I'm working on getting the Lincoln font to work in Tesseract, and I'm getting abysmal results, even after going through the wildly complicated training process.
This is what the font looks like, so yeah, it's a bit tricky:
I've carefully made a training image, and then used that to make a box file. The training image is here (25MB!). The image is 300 DPI, and has representative characters nicely spaced out vertically and horizontally.
I made a box file for the training image, and it worked properly. I've verified that it's correct using a box file editor.
I took this box file/tif file, and used it to create training data. I did likewise with the 30 or so other sample images/fonts provided by Tesseract.

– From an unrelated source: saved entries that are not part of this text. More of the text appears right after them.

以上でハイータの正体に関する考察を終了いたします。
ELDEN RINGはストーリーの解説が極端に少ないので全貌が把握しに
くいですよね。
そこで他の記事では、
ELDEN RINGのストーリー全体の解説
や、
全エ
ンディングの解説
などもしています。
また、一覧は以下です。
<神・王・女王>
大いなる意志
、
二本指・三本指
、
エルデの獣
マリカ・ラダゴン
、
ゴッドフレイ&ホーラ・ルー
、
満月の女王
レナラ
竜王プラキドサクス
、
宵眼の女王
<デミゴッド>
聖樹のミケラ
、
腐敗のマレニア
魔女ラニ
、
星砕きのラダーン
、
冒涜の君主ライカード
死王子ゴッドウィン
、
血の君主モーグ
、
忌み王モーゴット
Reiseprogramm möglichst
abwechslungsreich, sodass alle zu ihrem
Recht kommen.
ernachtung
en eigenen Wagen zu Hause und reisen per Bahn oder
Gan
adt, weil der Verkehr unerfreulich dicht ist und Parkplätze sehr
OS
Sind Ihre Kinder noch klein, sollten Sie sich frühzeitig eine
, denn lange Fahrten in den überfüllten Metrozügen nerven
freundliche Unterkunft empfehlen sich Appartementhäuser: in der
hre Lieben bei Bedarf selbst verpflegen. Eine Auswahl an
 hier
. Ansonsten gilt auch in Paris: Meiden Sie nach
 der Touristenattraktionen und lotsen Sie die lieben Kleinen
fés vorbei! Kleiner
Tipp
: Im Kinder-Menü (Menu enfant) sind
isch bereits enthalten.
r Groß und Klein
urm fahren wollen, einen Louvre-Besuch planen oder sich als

I created the unicharset file.
I created a font_properties file. There's no guidance on the site about when fraktur should be used. So I've tried it both this way (fraktur on for Lincoln):
eng.lincoln.box 0 0 0 0 1
And this way (fraktur off):
eng.lincoln.box 0 0 0 0 0
And finally, I've tried this with and without dictionary files. When I used dictionary files, they were the wordmap from my search engine, Sphinx, and they have about 15K common words and about 20K uncommon ones.
In all cases, when I try to OCR the first couple lines of this file (3MB), the quality is abysmal. Rather than getting:
United States Court of Appeals
for the Federal Circuit
I get:
OniteiJ %tates C0urt of QppeaIs
for the jfeI1eraICircuit
Why?